**Written instruction:** Pull out every line of the data below that contains the word "text". Capital and small letters must match.

(Records taken from a data collection)
━━━━━━━━━━━━━━━━━━━━━━━━━━━━━━
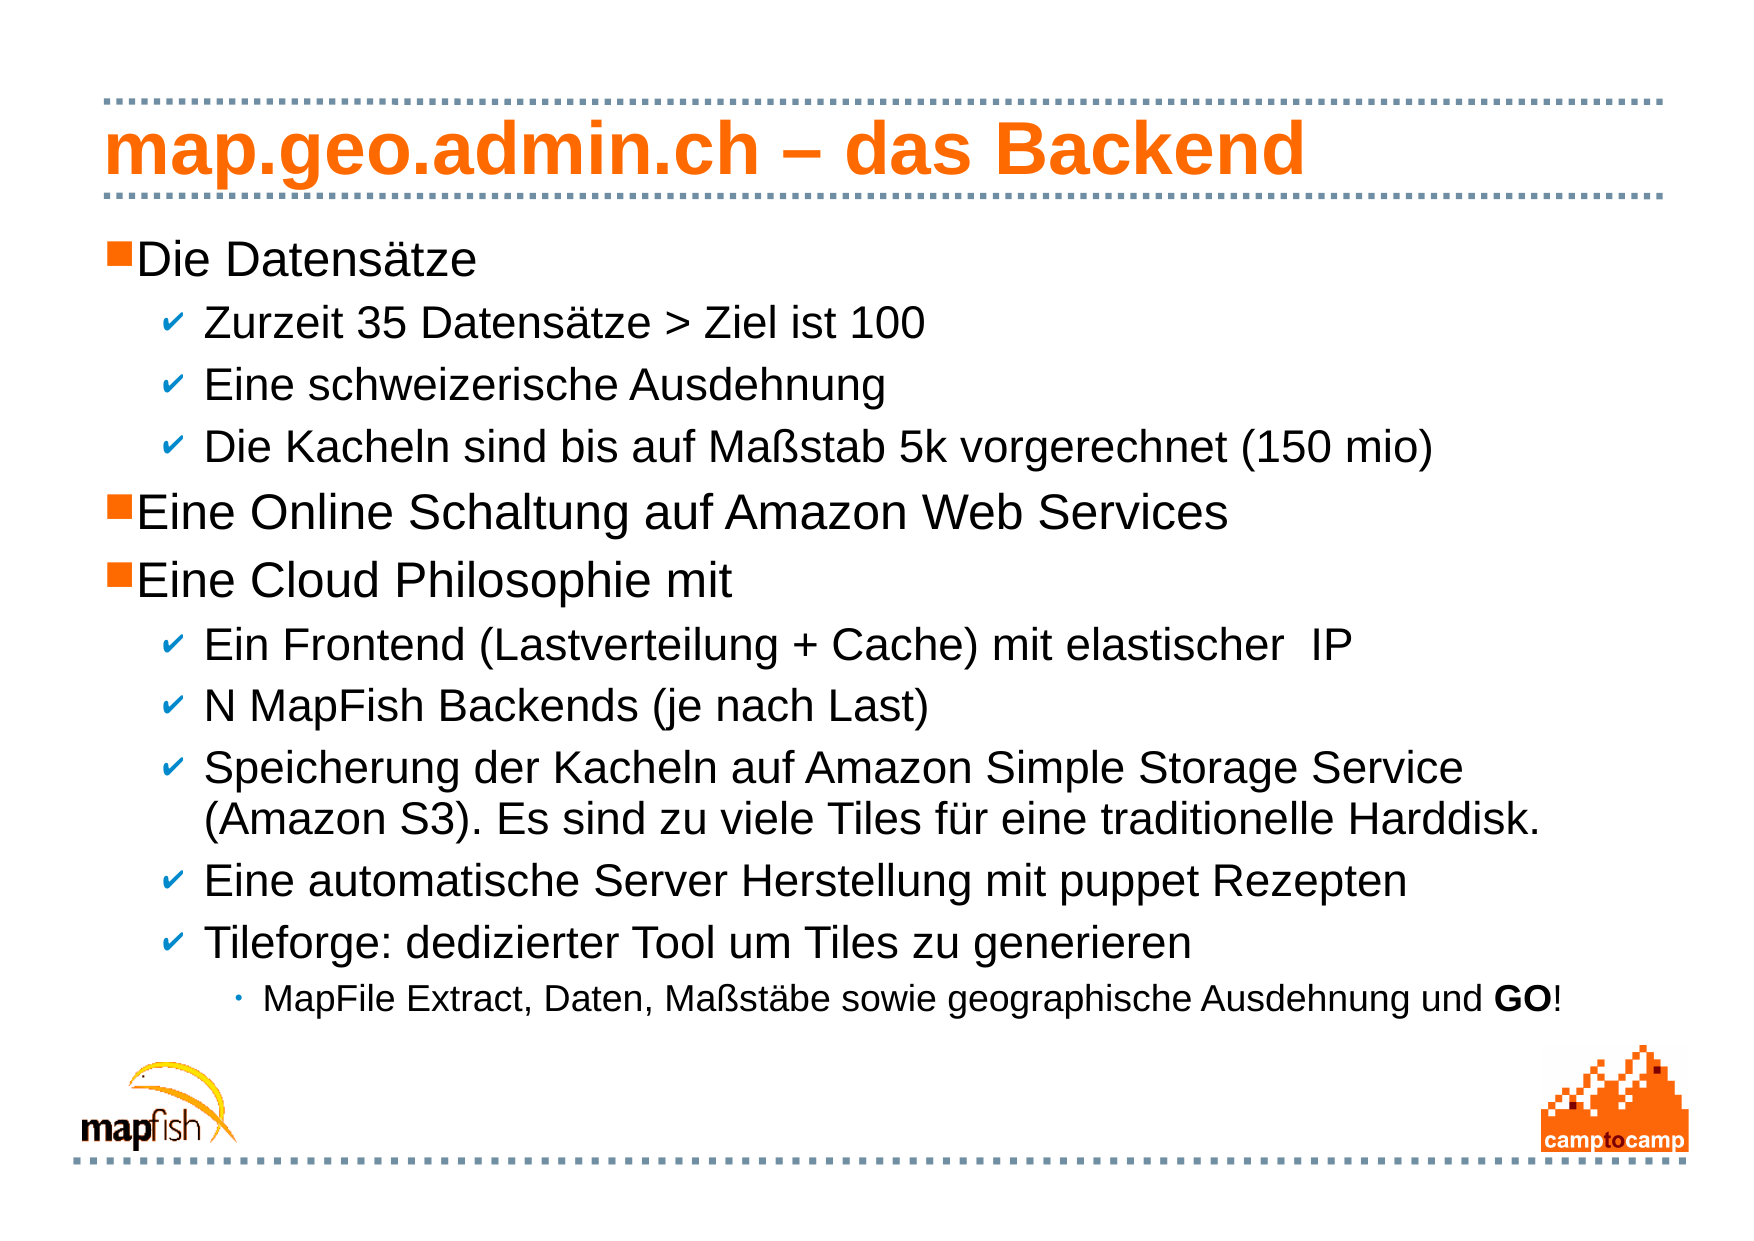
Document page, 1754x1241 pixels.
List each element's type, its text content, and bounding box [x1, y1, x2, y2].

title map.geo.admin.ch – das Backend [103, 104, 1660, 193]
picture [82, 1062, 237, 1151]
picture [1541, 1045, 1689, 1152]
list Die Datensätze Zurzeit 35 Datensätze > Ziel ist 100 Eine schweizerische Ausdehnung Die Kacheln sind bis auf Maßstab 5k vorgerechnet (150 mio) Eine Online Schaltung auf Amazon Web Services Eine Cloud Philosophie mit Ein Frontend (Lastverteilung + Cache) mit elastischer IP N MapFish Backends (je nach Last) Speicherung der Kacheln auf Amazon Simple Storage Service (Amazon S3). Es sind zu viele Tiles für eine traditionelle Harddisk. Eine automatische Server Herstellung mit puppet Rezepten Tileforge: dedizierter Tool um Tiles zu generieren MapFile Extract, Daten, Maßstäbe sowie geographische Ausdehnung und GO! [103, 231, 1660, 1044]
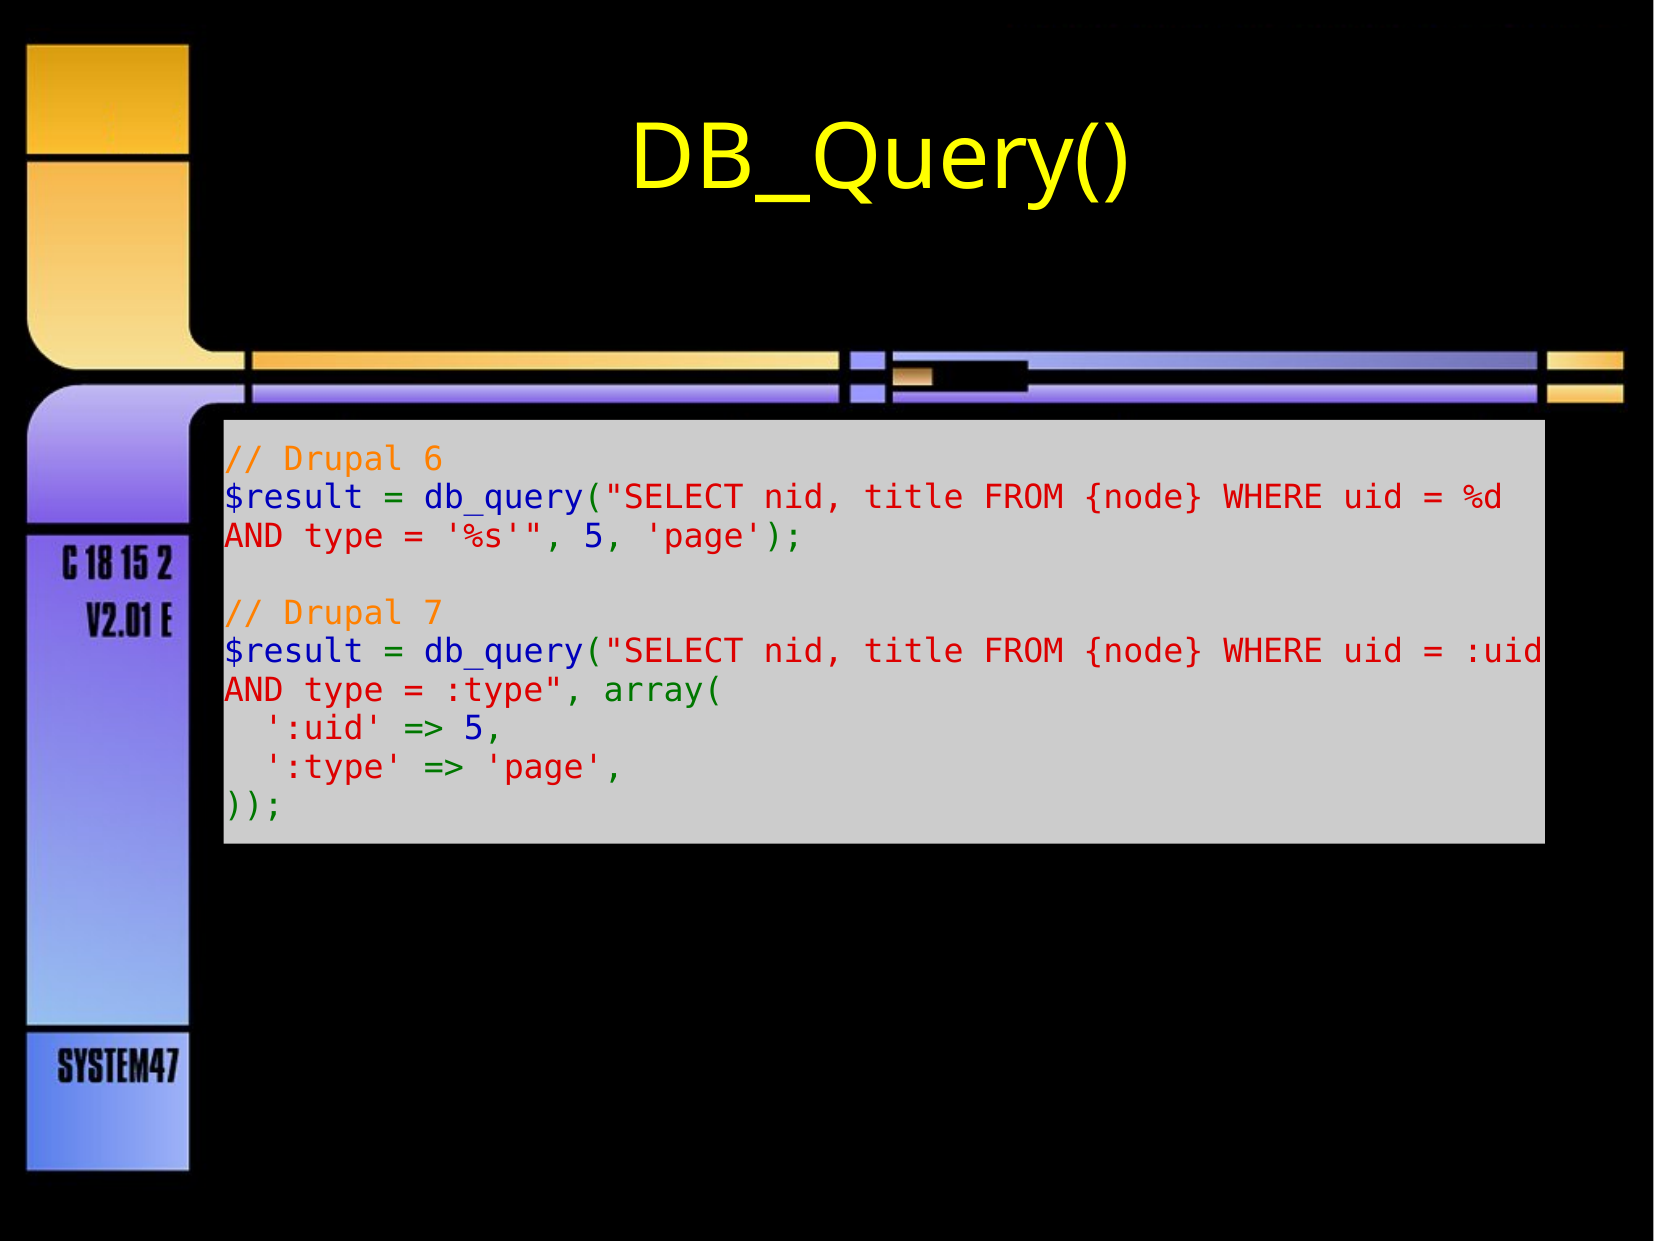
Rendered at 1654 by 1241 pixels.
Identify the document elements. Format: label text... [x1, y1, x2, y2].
━━━━━━━━━━━━━━━━━━━━━━━━━━━━━━
**The response:**
List each element's type, its text content, and bounding box [x1, y1, x2, y2].
Identify the document elements. Format: label text... [x1, y1, x2, y2].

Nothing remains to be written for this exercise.